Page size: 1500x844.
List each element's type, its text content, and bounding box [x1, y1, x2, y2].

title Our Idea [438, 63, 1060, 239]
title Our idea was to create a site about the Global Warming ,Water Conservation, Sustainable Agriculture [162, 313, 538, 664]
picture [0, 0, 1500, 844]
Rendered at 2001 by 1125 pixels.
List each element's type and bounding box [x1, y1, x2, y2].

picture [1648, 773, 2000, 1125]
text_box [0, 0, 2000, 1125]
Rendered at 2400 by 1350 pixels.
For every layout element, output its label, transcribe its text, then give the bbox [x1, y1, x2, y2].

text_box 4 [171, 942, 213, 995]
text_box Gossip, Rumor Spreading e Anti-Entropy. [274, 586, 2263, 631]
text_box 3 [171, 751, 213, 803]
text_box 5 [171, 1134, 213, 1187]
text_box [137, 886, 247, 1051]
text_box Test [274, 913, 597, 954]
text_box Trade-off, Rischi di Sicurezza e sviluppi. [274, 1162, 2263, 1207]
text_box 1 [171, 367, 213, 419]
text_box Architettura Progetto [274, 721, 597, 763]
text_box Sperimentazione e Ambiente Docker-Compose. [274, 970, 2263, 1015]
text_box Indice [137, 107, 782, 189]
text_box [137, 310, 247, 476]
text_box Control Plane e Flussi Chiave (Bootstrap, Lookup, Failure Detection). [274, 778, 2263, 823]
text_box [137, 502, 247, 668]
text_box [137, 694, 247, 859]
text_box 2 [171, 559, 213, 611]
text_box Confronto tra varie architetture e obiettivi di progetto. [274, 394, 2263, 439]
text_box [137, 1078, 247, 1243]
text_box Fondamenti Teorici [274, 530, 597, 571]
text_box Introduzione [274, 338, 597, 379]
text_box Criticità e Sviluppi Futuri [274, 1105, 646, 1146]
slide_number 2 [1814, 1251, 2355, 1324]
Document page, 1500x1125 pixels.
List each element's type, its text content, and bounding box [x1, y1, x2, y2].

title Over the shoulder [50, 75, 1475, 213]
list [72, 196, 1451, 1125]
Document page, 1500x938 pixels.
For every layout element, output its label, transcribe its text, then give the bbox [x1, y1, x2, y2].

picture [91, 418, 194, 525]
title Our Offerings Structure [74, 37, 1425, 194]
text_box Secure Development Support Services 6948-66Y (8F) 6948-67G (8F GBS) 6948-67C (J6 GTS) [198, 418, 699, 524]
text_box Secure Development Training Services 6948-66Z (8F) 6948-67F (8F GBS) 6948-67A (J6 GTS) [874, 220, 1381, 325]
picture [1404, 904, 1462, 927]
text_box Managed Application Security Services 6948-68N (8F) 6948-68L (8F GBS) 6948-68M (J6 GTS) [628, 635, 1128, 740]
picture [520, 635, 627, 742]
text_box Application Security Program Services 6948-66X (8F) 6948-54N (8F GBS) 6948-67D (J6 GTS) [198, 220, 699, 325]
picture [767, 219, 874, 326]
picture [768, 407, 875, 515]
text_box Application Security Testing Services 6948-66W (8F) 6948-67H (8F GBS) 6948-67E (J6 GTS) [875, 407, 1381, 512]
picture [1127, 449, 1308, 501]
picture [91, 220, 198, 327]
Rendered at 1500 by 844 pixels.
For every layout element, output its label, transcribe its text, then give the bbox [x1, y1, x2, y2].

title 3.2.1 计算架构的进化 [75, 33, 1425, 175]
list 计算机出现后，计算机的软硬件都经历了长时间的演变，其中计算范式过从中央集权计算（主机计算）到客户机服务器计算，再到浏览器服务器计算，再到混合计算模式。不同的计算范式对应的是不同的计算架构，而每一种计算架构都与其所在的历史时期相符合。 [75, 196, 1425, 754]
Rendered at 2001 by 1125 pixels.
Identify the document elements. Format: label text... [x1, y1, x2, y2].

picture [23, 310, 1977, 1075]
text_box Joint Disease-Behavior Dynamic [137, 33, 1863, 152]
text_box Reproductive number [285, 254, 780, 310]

________

From the lines above, copy those that contain the word "Rendered".

Rendered at 2001 by 1125 pixels.
Rendered at 2400 by 1350 pixels.
Rendered at 1500 by 844 pixels.
Rendered at 2001 by 1125 pixels.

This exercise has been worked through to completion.